→ **What is being asked**
Starting at the first line and ending at the line that contains "family: Cucurbitaceae", format the lines below as a numbered list, leaving out any blank lines.

→ **Given information**
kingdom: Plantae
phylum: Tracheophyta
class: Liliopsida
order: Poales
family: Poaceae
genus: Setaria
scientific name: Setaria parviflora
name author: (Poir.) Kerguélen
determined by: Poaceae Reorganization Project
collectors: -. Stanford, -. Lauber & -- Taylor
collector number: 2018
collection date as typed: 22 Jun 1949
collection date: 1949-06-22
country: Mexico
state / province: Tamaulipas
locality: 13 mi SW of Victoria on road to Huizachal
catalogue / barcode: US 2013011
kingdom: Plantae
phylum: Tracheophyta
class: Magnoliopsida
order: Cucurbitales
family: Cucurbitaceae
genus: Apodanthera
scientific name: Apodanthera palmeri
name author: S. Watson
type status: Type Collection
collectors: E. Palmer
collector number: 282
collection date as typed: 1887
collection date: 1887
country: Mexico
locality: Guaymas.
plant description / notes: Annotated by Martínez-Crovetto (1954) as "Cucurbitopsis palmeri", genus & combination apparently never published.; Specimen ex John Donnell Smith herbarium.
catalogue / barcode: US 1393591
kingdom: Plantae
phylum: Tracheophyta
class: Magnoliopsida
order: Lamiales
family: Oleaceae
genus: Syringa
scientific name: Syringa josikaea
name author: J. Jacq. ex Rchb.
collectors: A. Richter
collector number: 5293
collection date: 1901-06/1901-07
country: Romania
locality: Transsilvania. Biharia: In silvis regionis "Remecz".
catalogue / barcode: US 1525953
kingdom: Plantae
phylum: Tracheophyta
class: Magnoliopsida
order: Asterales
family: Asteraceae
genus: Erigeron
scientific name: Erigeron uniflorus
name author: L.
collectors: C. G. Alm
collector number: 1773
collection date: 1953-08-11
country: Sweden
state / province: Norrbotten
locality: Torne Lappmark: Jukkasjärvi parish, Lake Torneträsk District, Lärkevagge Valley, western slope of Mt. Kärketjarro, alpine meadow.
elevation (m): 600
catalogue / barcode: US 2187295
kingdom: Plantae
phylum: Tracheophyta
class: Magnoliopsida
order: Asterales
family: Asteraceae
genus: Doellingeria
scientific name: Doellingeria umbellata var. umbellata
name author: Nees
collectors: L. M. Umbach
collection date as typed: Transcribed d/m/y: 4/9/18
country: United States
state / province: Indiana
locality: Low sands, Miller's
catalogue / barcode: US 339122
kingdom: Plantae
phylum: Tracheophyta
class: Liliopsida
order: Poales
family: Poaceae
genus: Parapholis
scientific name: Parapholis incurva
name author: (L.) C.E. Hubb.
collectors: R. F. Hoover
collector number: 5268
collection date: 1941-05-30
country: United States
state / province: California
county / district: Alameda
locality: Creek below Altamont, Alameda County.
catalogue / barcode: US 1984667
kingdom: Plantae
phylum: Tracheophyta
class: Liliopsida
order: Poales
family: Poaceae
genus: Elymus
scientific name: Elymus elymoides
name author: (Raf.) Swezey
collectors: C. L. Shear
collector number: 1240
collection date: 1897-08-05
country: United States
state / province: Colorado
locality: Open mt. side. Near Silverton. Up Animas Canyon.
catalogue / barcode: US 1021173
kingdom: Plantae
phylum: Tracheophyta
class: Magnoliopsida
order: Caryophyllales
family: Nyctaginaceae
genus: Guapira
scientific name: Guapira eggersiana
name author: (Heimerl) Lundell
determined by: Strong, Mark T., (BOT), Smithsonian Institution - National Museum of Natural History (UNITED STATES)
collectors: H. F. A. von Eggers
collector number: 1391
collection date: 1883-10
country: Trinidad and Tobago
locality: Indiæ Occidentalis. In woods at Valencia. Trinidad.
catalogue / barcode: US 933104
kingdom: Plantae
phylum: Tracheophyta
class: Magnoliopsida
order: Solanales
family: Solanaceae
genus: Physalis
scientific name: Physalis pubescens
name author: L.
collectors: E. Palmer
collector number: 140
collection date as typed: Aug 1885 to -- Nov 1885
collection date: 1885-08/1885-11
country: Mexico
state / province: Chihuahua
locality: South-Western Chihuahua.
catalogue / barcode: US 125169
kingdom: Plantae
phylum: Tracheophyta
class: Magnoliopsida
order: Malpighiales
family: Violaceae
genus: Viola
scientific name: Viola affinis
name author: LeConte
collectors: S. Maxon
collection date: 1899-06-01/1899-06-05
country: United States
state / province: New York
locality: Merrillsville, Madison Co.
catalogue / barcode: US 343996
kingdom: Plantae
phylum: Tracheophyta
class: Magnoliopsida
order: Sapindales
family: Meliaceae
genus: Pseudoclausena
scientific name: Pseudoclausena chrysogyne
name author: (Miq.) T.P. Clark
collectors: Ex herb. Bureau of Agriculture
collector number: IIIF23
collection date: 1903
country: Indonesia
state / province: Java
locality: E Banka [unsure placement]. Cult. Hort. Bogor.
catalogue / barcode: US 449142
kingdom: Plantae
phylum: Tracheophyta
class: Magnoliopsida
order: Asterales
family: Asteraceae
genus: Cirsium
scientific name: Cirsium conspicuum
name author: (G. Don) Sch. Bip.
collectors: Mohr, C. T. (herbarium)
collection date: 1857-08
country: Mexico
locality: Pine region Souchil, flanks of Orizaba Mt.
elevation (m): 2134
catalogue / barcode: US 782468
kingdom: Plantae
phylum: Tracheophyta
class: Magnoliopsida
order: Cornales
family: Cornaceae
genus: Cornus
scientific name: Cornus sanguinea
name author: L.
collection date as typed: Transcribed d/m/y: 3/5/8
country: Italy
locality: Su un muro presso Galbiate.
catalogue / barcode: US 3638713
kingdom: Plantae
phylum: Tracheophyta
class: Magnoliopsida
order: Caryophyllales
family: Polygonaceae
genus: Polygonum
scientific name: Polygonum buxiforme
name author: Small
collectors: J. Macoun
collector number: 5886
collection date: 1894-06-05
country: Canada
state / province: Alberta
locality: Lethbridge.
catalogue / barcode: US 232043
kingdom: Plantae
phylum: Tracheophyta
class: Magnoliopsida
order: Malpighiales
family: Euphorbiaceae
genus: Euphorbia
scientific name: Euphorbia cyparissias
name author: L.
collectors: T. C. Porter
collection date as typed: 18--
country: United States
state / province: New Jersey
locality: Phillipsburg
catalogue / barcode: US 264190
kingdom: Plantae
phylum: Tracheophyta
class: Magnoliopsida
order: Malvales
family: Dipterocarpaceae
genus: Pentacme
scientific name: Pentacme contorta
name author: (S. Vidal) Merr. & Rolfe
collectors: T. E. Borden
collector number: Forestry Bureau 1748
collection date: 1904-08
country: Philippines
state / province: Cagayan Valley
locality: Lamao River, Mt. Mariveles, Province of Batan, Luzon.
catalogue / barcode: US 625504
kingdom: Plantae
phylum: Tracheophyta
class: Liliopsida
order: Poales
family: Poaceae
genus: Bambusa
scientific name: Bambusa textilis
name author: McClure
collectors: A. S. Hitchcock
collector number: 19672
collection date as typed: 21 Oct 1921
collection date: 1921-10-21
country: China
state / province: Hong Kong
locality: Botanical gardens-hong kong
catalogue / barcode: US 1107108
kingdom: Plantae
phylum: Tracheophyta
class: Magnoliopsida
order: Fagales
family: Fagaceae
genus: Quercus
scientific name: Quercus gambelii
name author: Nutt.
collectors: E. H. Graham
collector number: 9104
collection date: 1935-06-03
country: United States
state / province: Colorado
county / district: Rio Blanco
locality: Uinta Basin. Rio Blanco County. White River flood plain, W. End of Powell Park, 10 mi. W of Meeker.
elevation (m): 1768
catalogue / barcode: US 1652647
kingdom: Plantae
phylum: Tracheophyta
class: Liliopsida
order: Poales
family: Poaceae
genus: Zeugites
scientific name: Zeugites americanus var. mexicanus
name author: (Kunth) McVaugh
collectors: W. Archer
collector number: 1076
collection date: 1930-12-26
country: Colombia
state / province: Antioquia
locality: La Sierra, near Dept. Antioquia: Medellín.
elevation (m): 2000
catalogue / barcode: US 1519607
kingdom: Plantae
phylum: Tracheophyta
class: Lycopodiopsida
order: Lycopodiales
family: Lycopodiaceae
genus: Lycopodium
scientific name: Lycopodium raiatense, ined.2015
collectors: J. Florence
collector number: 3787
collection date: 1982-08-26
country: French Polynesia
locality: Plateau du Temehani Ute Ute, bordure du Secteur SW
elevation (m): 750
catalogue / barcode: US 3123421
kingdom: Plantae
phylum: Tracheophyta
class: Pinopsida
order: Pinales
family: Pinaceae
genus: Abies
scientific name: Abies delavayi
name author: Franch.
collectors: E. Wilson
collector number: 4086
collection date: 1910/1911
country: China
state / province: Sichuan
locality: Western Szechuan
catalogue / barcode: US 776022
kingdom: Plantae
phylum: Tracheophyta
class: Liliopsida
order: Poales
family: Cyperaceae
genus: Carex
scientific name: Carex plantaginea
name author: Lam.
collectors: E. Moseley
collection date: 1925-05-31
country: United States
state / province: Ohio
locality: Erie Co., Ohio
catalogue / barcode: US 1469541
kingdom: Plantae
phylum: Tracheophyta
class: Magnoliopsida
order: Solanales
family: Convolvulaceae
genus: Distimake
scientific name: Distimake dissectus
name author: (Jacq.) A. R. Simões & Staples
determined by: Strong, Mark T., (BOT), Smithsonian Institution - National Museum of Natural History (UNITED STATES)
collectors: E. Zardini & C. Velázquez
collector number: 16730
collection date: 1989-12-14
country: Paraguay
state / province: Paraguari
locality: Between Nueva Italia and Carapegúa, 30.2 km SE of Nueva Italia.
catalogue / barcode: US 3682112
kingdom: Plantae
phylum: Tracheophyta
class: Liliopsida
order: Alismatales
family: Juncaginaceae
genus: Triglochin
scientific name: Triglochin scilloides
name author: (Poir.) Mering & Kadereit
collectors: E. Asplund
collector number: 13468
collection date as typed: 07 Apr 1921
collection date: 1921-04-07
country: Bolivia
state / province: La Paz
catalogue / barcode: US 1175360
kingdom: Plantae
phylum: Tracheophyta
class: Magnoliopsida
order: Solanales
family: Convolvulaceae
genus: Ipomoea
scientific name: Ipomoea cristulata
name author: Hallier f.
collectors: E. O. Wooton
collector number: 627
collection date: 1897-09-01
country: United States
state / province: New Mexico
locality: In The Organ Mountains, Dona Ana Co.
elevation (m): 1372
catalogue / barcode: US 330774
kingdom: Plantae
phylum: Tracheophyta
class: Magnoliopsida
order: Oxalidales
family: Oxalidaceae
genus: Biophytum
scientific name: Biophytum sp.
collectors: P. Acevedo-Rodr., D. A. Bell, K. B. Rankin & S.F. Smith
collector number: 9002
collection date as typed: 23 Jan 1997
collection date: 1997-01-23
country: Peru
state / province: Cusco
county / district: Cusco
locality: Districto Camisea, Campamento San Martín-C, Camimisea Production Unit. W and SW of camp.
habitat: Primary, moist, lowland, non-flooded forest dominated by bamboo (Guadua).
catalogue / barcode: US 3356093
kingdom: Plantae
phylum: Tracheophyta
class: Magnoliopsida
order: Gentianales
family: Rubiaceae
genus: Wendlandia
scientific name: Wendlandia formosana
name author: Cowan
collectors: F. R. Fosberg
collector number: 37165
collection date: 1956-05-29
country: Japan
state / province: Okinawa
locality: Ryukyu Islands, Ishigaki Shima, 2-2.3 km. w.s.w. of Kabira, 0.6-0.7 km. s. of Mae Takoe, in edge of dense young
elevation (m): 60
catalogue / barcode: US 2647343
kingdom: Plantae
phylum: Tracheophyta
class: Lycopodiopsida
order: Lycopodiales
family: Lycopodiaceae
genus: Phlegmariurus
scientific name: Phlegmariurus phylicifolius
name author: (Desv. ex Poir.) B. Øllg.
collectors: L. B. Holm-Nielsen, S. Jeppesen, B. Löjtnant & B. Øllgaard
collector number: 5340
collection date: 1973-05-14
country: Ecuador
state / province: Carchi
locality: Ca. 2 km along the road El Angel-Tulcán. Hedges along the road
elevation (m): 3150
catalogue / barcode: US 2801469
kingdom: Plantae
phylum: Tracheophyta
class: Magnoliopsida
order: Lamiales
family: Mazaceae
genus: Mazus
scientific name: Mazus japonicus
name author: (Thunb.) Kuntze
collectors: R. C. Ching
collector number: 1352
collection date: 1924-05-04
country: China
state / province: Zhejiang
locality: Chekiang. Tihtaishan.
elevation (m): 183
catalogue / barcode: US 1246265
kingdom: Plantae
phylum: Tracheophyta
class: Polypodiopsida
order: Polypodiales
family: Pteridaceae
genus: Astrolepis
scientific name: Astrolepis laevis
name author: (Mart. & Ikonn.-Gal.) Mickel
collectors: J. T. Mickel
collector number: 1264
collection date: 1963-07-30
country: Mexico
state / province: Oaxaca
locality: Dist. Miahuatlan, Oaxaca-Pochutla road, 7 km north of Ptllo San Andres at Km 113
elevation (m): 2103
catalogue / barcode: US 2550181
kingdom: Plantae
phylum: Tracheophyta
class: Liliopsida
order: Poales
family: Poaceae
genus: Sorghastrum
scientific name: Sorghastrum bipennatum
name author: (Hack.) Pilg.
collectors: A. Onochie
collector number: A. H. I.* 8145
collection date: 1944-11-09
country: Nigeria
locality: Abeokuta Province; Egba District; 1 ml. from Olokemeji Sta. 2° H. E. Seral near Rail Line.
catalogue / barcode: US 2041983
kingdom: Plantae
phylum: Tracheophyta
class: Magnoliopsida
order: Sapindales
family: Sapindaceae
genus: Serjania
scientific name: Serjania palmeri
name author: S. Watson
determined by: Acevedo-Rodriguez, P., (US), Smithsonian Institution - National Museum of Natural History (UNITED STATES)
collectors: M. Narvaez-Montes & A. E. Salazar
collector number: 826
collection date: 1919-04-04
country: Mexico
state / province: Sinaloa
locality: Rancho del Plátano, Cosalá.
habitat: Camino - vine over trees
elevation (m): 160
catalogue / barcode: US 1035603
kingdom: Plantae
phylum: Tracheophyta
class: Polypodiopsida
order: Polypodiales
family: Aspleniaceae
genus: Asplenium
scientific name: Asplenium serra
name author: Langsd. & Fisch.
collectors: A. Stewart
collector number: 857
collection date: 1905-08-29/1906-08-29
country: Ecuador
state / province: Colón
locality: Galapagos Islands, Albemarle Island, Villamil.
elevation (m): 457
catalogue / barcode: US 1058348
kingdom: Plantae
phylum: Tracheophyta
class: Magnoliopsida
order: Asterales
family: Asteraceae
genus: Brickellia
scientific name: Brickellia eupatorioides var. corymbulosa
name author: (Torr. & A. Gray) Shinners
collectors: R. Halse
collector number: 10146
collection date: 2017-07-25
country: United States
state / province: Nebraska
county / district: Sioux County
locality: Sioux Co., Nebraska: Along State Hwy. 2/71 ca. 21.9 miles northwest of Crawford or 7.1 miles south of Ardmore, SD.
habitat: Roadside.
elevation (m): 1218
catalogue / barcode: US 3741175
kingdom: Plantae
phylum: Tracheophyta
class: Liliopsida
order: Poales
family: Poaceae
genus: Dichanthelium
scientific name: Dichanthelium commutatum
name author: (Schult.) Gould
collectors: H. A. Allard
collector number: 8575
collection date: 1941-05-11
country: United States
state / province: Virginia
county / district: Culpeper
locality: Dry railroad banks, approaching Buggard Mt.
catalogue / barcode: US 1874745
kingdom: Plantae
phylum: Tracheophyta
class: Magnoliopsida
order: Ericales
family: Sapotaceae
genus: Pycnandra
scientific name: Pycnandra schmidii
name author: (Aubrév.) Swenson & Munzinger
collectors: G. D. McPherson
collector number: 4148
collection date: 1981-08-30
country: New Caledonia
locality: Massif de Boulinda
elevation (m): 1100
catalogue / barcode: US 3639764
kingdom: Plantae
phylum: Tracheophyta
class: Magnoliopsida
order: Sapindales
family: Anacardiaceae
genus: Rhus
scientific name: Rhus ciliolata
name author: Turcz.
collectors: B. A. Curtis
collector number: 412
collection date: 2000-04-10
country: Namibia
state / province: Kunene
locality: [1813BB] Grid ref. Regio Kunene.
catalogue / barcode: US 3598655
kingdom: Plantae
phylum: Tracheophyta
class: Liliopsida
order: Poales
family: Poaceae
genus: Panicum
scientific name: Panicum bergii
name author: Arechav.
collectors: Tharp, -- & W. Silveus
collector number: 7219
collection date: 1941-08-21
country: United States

→ **Task solution**
1. kingdom: Plantae
2. phylum: Tracheophyta
3. class: Liliopsida
4. order: Poales
5. family: Poaceae
6. genus: Setaria
7. scientific name: Setaria parviflora
8. name author: (Poir.) Kerguélen
9. determined by: Poaceae Reorganization Project
10. collectors: -. Stanford, -. Lauber & -- Taylor
11. collector number: 2018
12. collection date as typed: 22 Jun 1949
13. collection date: 1949-06-22
14. country: Mexico
15. state / province: Tamaulipas
16. locality: 13 mi SW of Victoria on road to Huizachal
17. catalogue / barcode: US 2013011
18. kingdom: Plantae
19. phylum: Tracheophyta
20. class: Magnoliopsida
21. order: Cucurbitales
22. family: Cucurbitaceae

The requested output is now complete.